Bruxelles – Il Meccanismo europeo di stabilità non convince, la riforma del trattato che istituisce al fondo salva-Stati nuovi mandato e poteri è oggetto di preoccupazione che al momento appare difficile dissipare. Il ‘no’ italiano al MES dunque rimane. Il ministro dell’Economia, Giancarlo Giorgetti, ha spiegato che non ci sono le condizioni, nell’Italia di oggi, per andare avanti. L’informativa attesa in seno all’Eurogruppo sul voto che a fine dicembre ha affossato l’entrata in vigore del nuovo MES serve a fare il punto, e soprattutto a “ragionare” su come procedere sulle possibili via d’uscita da una situazione di stallo, come scandisce il presidente dell’Eurogruppo, Paschal Donohoe.
I partner non fanno che ripetere che è il momento della riflessione, e che quello che il titolare del Tesoro ha da dire aiuta o può essere d’aiuto per cercare soluzioni. Riaprire dibattito e file non è una di questa. Fonti di uno Stato membro UE diverso dall’Italia lo dicono chiaramente. “E’ difficile immaginare che 19 Paesi che hanno già ratificato l’accordo lo rimettano in discussione e spingano per una modifica“, è la posizione che sembra prevalere.
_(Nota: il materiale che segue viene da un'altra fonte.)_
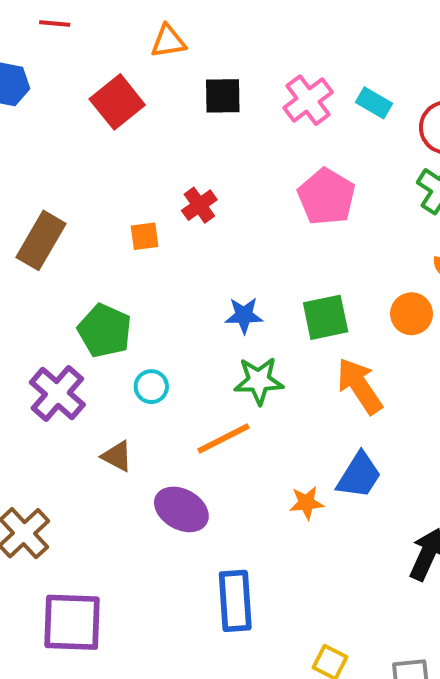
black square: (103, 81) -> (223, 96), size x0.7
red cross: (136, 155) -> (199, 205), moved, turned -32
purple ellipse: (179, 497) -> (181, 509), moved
Detto in altri termini, è più semplice convincere un solo Paese che diciannove. E si intende lavorare ai fianchi della maggioranza per sormontare l’ostacolo parlamentare. “Serve una nuova narrativa” in Italia, insistono le stesse fonti. Serve “una narrativa positiva”. Vuol dire spiegare in modo diverso, per eliminare lo spauracchio MES che si è installato nello Stivale.
Il ruolo del ministro dell’Economia italiano, in questo tentativo di sbloccare la situazione, è considerato fondamentale. Si vogliono evitare strappi, conflitti politico-istituzionali, perché non gioverebbe a nessuno. Quello che si vuole è un lavorio, in Italia, per convincere i partner e trovare i numeri che servono alla Camera e al Senato. Dohonoe insiste sul fatto che “continueremo a lavorare con Giorgetti”, concetto espresso a più riprese al termine dei lavori dell’Eurogruppo.
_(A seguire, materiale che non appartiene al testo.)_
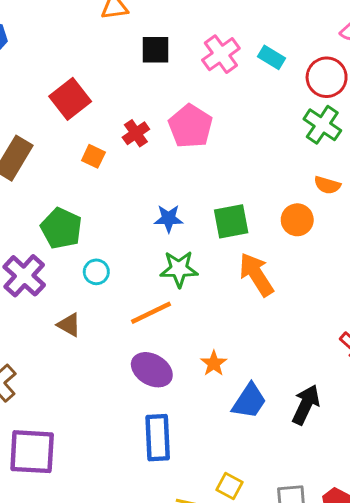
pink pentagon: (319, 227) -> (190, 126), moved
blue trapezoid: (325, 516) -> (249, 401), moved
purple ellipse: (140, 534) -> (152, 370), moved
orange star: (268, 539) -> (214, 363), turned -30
Il direttore esecutivo del MES, Pierre Gramegna, invece ricorda che sull’Italia gravano delle responsabilità per ciò che può succedere: “Fortunatamente questo voto negativo del Parlamento è giunto in un momento in cui non c’è una crisi finanziaria né le banche dell’eurozona sono in sofferenza“. Un invito e un avvertimento impliciti a trovare una soluzione.
Lo stesso invito arriva dal commissario per l’Economia, Paolo Gentiloni. “Certo c’è rammarico per la decisione” sulla riforma del trattato MES in Italia, “ma il Parlamento è sovrano”, sottolinea. Nulla è perduto, comunque, e anzi lo stop in Italia non deve essere motivo di fine lavori. Al contrario, “credo che questo rammarico debba tradursi nella spinta verso una soluzione“.